Student loan debt is huge among people in their twenties, ranging from a few thousand dollars into the six figures. And yet, those same twenty-somethings are going out to dinner, picking up trendy throw pillows at Target and booking plane tickets, stating that they “can afford it.”
You can’t afford it. Even if you’re diligently making your minimum payments. Even if you’re diligently making double your minimum payments.
The cool thing about money is that it’s fungible – that means that it can be used for a whole bunch of purposes. So, when you get your paycheck, you get to decide what you spend it on. Yay capitalism!
What that means is, every time you make a $20 purchase instead of using that cash to pay down your debt, you are essentially agreeing that this purchase is worth an extra $20 of debt.

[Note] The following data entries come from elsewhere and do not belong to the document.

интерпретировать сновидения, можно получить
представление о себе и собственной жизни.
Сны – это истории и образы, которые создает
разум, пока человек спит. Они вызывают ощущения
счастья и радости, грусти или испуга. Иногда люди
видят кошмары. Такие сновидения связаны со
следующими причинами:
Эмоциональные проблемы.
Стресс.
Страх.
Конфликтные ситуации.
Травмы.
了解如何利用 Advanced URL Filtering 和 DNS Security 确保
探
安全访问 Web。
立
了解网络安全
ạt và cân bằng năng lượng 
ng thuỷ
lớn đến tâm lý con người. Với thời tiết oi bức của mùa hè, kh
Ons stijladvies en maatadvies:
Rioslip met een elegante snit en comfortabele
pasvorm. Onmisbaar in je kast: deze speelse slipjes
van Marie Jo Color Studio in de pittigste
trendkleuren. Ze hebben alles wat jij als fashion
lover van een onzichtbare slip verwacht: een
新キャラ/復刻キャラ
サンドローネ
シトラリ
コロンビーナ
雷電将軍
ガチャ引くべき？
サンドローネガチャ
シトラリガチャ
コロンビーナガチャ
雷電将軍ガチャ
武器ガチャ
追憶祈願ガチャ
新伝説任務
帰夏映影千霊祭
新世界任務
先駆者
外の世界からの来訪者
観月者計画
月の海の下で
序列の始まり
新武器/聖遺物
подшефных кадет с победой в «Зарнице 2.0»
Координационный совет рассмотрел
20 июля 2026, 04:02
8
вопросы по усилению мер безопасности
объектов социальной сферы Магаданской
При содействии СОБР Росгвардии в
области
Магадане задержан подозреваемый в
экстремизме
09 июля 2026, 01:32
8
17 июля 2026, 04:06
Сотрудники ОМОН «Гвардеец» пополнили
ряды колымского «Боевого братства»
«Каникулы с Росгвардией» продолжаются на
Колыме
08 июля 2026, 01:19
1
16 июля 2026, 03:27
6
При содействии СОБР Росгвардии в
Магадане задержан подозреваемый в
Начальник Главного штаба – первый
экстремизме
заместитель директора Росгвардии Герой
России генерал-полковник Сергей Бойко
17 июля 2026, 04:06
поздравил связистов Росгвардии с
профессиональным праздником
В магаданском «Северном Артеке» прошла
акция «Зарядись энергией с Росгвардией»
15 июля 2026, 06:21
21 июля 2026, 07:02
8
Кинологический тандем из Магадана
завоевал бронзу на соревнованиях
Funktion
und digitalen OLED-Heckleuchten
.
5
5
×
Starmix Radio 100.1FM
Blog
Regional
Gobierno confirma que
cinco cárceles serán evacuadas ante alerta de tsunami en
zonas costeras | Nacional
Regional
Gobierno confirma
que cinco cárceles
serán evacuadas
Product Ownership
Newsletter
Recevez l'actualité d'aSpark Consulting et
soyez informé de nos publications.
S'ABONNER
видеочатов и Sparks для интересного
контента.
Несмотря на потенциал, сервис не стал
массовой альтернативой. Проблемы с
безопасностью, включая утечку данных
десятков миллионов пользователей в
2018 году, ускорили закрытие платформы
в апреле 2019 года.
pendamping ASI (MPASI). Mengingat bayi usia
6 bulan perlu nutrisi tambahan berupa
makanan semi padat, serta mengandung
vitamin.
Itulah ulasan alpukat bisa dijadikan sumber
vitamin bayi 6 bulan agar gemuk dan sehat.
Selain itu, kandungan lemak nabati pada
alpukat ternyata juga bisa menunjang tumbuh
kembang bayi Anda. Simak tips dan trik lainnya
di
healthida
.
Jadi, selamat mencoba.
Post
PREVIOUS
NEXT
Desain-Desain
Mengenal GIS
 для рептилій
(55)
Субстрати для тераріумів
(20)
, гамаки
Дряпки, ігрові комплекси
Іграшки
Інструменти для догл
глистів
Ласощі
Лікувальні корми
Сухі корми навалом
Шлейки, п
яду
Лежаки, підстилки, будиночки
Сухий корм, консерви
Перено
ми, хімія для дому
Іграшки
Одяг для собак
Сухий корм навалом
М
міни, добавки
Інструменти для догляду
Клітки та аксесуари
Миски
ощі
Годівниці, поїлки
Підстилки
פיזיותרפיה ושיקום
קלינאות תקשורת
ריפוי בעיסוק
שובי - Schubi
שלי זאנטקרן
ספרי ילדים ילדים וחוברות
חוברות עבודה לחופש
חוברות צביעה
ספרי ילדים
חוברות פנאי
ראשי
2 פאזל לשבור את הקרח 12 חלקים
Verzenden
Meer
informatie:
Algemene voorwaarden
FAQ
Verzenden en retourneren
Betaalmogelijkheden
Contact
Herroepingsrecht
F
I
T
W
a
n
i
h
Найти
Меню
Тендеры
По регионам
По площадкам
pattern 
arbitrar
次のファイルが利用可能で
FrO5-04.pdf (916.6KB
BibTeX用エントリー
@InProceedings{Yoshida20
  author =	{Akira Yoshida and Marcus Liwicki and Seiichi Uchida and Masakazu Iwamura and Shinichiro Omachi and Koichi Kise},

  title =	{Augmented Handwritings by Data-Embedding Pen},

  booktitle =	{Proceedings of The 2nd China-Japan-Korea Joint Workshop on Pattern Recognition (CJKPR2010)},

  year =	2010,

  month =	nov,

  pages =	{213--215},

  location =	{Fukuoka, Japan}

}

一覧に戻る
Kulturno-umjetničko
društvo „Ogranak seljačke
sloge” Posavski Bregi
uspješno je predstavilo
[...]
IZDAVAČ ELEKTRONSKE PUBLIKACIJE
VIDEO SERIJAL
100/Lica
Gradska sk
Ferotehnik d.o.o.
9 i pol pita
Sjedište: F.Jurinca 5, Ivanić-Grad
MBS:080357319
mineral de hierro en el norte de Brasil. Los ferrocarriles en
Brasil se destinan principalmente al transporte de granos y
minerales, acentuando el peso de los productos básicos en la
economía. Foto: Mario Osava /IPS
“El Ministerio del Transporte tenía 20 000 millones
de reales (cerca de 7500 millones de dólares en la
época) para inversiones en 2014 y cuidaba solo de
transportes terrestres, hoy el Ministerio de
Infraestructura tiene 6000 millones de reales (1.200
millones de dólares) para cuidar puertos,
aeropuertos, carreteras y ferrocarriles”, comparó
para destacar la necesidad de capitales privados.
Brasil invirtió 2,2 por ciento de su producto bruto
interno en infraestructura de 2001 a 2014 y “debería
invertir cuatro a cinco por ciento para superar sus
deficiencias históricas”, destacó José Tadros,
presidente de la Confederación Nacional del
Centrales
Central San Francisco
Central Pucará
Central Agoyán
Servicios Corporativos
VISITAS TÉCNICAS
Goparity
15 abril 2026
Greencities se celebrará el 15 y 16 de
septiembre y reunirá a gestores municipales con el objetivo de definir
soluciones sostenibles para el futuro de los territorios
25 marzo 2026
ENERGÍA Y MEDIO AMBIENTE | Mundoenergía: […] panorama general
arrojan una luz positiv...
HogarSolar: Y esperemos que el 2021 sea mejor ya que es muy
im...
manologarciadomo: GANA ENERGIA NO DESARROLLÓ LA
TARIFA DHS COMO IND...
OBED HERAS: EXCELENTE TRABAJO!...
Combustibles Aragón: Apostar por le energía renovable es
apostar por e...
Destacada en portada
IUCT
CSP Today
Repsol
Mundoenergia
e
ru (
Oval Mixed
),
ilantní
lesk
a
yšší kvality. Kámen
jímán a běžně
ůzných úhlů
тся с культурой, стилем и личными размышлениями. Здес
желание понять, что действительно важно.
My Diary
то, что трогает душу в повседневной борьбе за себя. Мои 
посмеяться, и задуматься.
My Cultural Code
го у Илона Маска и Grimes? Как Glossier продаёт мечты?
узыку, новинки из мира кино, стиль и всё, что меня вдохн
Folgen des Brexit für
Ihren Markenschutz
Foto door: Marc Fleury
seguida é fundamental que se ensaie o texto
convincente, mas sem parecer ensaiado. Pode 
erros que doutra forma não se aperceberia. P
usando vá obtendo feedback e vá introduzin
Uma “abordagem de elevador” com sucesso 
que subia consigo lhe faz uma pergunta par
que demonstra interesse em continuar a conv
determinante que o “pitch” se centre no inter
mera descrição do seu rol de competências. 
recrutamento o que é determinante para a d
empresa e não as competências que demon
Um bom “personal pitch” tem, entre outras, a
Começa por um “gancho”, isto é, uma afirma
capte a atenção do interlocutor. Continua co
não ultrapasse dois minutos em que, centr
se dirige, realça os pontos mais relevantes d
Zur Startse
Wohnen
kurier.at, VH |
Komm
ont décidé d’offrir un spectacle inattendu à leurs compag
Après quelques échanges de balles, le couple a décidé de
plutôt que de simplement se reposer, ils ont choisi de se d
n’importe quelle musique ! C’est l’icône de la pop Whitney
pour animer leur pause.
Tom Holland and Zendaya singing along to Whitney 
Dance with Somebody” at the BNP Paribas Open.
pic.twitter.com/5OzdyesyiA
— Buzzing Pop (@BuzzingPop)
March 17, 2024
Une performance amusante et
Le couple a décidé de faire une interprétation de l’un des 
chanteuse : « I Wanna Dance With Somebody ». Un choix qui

Just because you don’t put the purchase on a credit card, doesn’t mean you’re not paying with debt.
Let’s take a super simple case study:
Say Suzy has $20,000 of student loan debt at 6.8% interest. Her minimum monthly payment is $230.16 over 10 years – she’ll eventually pay $7,620 in interest.
Now, let’s say Suzy cuts her budget by about $20 a month – cutting out a single dinner out. Now, she’s paying $250/month on the same loan. She pays off that loan an entire year earlier and saves herself nearly $1000 in interest – paying $6,718 over the life of the loan.
If she cuts her budget by $100 instead, paying $330/month, it’ll take 6.3 years and she’ll pay $4,570 in interest.
You can play with your own numbers by using this student loan calculator, but the moral is always the same – increasing your loan payments will always always benefit you. And the flip side of that is that not increasing them (by dint of making frivolous purchases) will always hurt you.
Now, obviously you won’t be able to direct 100% of your paycheck towards your loans, since most of us have some level of expenses that we just can’t get rid of – rent, groceries, bills. I’m not even saying you can never meet a friend for coffee until your loans are paid off. However, every time you do, ask yourself if it’s worth increasing the length of time you’ll be paying off your loans and the amount of money you’ll end up spending.